Wish, as its ad campaign is quick to remind us, is a celebration of Disney’s 100th anniversary, complete with declaring itself an origin story for the Star of “When You Wish Upon a…” fame.

In that spirit, the film deliberately hearkens back to the studio’s past animated triumphs—and not just through its art style, which evokes (to varying degrees of success) the fluid watercolors of Disney’s 2D era through computer animation. After a number of films where a clear-cut antagonist is only revealed in the third act if one even exists at all (consider Encanto, where the real villain is generational trauma), Wish returns to a more classic Disney villain mode. King Magnifico (Chris Pine), the wish-granting ruler of the kingdom of Rosas, spends roughly a scene and a half as a benevolent tyrant before he’s revealed to be, well, a non-benevolent tyrant—with all the gloating, cape swishing, and evil laughter that comes with the territory.

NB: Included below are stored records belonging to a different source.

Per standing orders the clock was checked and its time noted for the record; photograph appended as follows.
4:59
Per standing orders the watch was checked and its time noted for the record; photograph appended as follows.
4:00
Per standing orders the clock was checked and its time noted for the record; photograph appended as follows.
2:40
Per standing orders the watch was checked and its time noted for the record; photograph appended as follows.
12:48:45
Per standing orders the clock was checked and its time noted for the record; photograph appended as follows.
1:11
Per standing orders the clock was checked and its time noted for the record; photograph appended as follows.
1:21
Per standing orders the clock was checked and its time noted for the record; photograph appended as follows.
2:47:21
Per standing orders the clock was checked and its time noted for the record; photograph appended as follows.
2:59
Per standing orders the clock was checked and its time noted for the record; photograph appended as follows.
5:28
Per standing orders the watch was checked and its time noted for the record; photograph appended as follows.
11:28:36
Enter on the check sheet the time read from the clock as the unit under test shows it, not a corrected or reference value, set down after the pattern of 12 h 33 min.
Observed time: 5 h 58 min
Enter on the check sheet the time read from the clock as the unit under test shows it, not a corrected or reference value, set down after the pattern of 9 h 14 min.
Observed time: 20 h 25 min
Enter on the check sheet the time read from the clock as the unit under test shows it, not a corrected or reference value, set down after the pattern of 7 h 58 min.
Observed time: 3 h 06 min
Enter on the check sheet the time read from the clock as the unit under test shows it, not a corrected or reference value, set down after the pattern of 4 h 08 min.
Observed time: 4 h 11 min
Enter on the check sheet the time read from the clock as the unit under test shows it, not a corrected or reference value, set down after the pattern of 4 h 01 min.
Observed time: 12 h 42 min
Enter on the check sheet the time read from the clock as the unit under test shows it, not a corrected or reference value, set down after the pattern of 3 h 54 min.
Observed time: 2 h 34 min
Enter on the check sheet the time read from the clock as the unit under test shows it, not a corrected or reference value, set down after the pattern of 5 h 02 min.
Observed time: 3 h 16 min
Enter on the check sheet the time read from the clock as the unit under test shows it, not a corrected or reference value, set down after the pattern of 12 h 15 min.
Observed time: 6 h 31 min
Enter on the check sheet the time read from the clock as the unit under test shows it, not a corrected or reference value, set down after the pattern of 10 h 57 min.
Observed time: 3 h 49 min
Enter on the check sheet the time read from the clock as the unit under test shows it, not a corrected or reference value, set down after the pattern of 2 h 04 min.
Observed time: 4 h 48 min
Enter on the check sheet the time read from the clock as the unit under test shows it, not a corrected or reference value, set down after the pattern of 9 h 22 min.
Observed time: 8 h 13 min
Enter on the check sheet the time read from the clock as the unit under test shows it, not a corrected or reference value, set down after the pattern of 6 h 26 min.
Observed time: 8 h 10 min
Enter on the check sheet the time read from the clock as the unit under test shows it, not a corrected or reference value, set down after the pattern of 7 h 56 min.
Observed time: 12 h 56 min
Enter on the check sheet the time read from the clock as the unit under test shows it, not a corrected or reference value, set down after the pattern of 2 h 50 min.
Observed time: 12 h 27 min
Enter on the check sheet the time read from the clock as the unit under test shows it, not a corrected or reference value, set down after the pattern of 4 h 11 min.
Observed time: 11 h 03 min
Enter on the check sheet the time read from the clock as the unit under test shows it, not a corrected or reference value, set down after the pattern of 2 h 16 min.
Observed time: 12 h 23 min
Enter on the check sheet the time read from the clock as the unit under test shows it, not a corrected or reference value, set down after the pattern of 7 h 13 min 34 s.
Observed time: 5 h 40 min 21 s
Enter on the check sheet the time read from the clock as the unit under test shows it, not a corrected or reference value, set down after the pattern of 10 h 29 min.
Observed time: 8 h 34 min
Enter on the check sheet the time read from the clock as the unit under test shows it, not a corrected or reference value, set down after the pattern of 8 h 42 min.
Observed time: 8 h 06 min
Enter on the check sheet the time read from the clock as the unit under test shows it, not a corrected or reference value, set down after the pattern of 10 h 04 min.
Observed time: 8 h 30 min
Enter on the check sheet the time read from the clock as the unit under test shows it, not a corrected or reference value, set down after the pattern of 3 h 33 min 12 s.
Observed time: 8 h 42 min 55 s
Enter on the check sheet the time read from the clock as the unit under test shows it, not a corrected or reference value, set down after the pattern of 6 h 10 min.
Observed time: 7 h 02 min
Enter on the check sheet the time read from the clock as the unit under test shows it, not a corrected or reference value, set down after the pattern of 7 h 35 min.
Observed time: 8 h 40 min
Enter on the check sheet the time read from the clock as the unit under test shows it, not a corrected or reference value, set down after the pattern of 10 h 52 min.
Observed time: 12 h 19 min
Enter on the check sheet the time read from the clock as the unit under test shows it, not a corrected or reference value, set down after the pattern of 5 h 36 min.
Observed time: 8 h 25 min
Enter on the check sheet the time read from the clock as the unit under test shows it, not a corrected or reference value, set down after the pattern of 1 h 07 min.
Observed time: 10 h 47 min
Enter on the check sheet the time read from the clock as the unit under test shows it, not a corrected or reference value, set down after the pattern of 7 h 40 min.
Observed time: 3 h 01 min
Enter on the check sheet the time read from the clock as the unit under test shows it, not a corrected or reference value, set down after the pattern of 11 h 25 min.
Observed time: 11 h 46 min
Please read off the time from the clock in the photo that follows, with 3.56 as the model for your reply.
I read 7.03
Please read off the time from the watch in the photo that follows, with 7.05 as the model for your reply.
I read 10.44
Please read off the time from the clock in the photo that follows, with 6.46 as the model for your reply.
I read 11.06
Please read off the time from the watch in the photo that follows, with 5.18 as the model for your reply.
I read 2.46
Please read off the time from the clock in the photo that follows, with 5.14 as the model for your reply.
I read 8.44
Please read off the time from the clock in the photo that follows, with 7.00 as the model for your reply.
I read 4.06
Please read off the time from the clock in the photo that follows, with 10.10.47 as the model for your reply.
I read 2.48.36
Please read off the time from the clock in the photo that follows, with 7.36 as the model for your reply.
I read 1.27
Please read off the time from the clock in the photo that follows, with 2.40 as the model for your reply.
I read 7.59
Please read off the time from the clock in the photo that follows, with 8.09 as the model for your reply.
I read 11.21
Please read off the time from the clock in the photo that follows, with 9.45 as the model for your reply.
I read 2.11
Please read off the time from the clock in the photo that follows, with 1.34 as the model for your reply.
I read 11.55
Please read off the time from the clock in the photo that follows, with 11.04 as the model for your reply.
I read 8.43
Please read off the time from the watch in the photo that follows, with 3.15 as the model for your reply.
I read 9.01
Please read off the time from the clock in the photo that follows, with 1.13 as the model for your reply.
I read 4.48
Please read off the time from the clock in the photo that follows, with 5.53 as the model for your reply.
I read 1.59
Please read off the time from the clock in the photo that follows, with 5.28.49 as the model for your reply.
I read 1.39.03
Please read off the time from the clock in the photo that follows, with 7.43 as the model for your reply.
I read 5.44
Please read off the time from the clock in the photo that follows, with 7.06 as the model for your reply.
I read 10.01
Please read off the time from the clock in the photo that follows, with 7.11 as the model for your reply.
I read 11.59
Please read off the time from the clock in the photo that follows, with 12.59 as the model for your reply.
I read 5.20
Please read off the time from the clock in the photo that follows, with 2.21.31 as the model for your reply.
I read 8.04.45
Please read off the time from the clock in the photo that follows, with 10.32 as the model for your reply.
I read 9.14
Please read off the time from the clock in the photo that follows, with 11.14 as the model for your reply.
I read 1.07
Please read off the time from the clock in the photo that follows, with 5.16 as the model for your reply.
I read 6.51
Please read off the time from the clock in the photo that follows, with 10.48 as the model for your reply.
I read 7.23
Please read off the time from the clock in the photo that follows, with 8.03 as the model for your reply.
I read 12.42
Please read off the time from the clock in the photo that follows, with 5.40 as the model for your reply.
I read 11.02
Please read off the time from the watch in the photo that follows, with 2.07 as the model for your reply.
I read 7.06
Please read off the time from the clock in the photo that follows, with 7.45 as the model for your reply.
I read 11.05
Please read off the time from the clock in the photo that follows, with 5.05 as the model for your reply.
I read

There’s even, at long last, a new villain song! Much like the Disney villain itself, the villain song has been put on the backburner in recent years; there hasn’t been a proper one since 2009’s The Princess and the Frog, which featured Doc Facilier’s sinister bop “Friends on the Other Side”. (Tangled technically had one a year later, with Mother Gothel’s “Mother Knows Best”, but it was sung well before the character showed her true colors.) In theory, a celebration of Disney’s centennial is the perfect opportunity to whip out a wicked banger. The history of Disney has been written by its villains as much as by its heroes and princesses, and the songs they sing—Ursula vamping her way through “Poor Unfortunate Souls”, Scar ordering an army of goose-stepping hyenas to “Be Prepared”, the Devil and God raging inside the soul of Judge Frollo in “Hellfire”—are vital parts of their iconography.